* _Tarea_: Reproduce sin ningún cambio las líneas de los datos siguientes que comienzan en la línea que contiene "family: Fagaceae" y continúan hasta la línea que contiene "common name: Greater celandine", incluidas ambas.

* _Datos proporcionados_:
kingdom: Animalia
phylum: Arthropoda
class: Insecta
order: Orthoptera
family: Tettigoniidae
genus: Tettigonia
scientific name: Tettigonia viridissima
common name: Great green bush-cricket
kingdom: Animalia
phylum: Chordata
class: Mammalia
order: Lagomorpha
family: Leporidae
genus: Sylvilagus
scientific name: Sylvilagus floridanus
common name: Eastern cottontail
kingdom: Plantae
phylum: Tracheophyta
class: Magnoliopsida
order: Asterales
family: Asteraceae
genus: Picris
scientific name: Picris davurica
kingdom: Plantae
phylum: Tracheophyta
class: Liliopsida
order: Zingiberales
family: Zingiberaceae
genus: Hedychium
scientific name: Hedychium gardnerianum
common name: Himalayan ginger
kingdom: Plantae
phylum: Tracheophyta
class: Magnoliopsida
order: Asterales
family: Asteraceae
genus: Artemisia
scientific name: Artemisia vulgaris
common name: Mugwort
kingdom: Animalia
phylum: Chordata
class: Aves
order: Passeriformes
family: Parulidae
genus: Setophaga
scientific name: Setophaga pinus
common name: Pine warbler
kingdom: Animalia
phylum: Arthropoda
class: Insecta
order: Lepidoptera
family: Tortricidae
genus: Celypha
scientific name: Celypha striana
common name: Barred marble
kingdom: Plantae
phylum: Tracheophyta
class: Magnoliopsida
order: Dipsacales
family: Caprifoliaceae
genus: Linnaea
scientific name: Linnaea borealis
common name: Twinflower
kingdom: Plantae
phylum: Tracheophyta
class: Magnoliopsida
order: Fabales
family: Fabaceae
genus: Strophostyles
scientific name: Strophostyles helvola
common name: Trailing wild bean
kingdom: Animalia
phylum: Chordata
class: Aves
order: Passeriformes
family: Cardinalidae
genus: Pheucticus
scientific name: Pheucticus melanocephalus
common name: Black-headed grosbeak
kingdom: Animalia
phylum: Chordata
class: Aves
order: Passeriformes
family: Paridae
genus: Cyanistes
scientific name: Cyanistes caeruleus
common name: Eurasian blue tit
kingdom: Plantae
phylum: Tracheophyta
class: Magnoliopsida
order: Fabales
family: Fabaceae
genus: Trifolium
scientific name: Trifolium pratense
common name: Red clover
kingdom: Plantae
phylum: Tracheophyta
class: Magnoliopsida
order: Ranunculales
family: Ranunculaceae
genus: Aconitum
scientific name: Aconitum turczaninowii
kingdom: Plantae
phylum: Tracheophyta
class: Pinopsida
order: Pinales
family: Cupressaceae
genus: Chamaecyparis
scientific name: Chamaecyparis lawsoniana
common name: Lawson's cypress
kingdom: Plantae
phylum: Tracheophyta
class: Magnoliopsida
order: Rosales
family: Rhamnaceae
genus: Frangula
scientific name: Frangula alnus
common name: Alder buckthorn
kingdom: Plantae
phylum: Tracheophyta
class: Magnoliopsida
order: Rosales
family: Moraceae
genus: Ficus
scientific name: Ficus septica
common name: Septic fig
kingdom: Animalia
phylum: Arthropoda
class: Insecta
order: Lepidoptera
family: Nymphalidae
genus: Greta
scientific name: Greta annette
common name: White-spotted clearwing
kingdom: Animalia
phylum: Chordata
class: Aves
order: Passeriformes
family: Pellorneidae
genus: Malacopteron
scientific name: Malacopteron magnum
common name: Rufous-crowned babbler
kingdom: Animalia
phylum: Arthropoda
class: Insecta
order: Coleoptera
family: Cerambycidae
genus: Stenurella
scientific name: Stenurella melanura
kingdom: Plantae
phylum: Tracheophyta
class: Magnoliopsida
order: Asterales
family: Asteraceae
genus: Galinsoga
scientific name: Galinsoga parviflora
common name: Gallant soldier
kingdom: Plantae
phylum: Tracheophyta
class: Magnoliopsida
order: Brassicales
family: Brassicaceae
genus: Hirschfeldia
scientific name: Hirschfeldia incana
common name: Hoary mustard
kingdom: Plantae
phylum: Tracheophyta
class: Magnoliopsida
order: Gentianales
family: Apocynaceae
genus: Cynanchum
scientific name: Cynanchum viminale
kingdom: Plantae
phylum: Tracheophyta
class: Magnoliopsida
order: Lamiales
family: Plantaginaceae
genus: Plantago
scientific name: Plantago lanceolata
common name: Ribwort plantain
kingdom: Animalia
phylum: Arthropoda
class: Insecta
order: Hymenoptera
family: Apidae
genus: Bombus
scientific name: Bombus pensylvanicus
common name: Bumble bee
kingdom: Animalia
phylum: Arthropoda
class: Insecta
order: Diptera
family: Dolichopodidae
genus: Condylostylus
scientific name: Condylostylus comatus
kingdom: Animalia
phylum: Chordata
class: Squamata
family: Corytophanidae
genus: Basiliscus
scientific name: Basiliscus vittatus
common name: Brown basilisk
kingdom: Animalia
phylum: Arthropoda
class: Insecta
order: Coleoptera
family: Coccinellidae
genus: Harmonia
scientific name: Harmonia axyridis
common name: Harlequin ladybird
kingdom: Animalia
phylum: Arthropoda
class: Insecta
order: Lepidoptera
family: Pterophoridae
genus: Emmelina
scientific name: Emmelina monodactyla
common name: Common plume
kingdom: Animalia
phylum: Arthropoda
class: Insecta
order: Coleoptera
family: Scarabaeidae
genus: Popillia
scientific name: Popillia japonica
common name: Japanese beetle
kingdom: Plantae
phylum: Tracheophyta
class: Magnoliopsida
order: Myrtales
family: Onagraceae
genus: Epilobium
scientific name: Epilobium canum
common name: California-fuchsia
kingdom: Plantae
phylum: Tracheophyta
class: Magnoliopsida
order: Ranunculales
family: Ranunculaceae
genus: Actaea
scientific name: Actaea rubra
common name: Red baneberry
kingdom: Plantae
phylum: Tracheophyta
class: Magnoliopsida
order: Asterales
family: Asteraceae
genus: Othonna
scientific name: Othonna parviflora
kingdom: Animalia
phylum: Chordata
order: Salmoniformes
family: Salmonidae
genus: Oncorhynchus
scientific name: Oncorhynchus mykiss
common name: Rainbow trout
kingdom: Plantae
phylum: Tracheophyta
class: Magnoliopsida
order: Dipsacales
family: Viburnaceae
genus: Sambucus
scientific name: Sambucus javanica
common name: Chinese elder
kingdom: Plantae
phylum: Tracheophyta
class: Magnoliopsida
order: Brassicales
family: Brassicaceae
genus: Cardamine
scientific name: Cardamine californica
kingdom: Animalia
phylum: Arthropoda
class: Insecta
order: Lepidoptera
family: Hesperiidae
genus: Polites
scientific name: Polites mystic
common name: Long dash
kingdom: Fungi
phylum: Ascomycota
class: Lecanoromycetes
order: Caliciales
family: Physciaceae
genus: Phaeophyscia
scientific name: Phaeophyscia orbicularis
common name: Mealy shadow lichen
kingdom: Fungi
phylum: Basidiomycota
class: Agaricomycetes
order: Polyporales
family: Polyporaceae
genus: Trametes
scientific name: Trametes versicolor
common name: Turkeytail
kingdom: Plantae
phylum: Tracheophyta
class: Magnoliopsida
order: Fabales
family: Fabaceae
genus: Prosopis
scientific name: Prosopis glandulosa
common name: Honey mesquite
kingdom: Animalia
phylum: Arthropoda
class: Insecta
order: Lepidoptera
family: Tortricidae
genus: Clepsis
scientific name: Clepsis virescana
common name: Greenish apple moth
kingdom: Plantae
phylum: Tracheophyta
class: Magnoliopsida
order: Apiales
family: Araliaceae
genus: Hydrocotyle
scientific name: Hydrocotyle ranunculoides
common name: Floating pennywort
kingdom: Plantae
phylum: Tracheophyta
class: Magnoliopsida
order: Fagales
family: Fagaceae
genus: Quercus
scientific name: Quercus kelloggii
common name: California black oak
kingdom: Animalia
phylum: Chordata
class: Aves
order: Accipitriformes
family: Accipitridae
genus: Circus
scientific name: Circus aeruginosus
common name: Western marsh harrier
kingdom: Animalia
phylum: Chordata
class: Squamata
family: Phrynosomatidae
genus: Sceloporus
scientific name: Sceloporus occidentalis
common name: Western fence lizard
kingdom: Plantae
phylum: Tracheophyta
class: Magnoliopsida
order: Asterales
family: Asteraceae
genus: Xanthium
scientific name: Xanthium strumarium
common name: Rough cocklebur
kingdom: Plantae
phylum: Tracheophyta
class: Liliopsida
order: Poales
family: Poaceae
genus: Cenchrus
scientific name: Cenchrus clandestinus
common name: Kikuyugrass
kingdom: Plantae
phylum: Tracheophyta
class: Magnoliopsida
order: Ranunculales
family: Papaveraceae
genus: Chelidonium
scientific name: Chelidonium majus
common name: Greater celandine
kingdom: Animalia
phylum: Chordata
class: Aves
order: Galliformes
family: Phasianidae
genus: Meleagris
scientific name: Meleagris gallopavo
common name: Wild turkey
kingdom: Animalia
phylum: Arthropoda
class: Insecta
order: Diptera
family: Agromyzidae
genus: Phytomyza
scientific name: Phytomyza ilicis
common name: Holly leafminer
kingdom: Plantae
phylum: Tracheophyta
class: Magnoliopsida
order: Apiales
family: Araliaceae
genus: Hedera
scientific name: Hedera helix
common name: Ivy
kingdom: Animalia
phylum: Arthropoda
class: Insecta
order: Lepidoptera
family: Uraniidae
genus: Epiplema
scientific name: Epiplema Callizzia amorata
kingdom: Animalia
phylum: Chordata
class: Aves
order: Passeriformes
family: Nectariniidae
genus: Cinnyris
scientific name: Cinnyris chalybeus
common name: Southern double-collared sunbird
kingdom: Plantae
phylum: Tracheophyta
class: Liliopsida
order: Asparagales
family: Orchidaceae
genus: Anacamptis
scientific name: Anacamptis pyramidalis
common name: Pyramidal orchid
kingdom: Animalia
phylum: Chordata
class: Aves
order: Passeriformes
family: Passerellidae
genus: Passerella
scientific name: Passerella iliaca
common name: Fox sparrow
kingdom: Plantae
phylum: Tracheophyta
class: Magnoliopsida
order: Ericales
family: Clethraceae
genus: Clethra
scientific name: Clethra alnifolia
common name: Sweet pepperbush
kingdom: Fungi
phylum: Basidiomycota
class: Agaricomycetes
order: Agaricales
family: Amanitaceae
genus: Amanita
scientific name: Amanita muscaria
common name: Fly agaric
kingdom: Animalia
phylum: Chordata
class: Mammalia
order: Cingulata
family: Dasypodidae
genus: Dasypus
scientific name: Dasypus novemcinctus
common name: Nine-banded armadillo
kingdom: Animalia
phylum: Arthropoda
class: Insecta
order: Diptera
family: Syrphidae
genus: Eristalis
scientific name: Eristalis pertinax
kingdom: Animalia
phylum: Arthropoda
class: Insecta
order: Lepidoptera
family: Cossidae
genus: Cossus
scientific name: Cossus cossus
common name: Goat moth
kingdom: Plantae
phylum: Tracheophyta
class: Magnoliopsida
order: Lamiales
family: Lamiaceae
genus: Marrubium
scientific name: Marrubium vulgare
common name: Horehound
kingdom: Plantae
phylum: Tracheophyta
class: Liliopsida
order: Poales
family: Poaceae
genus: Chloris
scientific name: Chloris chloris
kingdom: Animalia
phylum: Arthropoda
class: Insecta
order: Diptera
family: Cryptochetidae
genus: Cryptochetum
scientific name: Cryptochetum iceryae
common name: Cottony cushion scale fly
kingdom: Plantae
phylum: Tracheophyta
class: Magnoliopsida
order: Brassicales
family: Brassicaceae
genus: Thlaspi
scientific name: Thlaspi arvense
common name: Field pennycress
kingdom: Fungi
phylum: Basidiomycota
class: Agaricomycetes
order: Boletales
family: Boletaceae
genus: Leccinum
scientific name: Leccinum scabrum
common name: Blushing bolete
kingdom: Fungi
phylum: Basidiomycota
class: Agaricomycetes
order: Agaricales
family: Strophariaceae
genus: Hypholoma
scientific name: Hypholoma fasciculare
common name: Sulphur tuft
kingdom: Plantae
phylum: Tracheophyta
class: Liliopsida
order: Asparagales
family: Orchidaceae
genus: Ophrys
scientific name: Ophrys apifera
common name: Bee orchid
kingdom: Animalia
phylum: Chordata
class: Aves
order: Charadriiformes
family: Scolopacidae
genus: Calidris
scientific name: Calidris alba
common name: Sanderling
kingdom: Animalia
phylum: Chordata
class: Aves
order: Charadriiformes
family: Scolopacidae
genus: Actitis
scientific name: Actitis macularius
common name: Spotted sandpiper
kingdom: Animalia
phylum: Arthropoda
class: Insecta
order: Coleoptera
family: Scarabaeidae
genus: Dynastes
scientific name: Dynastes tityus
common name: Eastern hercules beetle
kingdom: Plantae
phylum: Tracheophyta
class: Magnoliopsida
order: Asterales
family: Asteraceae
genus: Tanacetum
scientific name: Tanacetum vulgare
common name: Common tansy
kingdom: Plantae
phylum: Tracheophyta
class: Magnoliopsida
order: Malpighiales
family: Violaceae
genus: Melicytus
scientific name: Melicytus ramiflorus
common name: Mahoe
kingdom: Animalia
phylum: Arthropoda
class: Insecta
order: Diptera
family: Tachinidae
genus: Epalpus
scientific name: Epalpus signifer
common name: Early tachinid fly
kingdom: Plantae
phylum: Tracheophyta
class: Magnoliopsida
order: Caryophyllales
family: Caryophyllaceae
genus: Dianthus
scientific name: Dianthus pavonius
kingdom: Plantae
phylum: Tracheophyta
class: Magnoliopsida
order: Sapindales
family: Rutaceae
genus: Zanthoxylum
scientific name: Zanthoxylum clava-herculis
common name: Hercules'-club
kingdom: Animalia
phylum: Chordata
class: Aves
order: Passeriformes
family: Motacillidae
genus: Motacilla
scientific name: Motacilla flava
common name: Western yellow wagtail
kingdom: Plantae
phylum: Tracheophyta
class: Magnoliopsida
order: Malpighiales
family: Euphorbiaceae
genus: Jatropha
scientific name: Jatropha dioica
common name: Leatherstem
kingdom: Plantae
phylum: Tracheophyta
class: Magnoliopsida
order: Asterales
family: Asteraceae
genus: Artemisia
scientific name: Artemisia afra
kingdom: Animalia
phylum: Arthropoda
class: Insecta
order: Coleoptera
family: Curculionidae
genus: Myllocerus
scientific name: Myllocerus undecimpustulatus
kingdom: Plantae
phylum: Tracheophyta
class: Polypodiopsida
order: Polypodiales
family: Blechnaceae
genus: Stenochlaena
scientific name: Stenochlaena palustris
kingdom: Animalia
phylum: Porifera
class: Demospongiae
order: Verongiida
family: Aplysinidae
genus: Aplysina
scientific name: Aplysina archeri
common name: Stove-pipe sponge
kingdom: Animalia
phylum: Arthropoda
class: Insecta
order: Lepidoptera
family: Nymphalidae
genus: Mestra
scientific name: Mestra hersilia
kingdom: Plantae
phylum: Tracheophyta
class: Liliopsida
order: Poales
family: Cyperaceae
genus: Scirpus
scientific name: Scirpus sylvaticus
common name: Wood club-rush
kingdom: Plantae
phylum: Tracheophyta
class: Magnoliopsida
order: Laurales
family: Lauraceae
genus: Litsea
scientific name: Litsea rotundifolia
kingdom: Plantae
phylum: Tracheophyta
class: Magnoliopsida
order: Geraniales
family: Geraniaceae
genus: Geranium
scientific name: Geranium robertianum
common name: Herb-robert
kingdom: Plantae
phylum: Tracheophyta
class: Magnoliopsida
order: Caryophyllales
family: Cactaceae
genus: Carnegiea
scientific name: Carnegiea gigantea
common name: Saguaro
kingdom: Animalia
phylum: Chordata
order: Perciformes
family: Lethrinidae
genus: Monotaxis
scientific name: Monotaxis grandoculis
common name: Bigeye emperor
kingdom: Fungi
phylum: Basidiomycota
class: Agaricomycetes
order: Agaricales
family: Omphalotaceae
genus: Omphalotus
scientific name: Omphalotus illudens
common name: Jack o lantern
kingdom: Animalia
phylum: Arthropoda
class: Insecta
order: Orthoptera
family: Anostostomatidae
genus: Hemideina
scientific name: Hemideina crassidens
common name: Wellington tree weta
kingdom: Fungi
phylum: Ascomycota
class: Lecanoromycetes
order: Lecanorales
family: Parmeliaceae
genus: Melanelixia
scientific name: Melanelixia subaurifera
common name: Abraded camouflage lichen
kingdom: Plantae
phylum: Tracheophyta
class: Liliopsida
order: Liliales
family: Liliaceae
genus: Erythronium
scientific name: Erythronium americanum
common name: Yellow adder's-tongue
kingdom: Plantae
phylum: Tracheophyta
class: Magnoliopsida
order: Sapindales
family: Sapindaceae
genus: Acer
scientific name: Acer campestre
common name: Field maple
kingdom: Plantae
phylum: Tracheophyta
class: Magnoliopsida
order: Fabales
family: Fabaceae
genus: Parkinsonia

* _Respuesta_:
family: Fagaceae
genus: Quercus
scientific name: Quercus kelloggii
common name: California black oak
kingdom: Animalia
phylum: Chordata
class: Aves
order: Accipitriformes
family: Accipitridae
genus: Circus
scientific name: Circus aeruginosus
common name: Western marsh harrier
kingdom: Animalia
phylum: Chordata
class: Squamata
family: Phrynosomatidae
genus: Sceloporus
scientific name: Sceloporus occidentalis
common name: Western fence lizard
kingdom: Plantae
phylum: Tracheophyta
class: Magnoliopsida
order: Asterales
family: Asteraceae
genus: Xanthium
scientific name: Xanthium strumarium
common name: Rough cocklebur
kingdom: Plantae
phylum: Tracheophyta
class: Liliopsida
order: Poales
family: Poaceae
genus: Cenchrus
scientific name: Cenchrus clandestinus
common name: Kikuyugrass
kingdom: Plantae
phylum: Tracheophyta
class: Magnoliopsida
order: Ranunculales
family: Papaveraceae
genus: Chelidonium
scientific name: Chelidonium majus
common name: Greater celandine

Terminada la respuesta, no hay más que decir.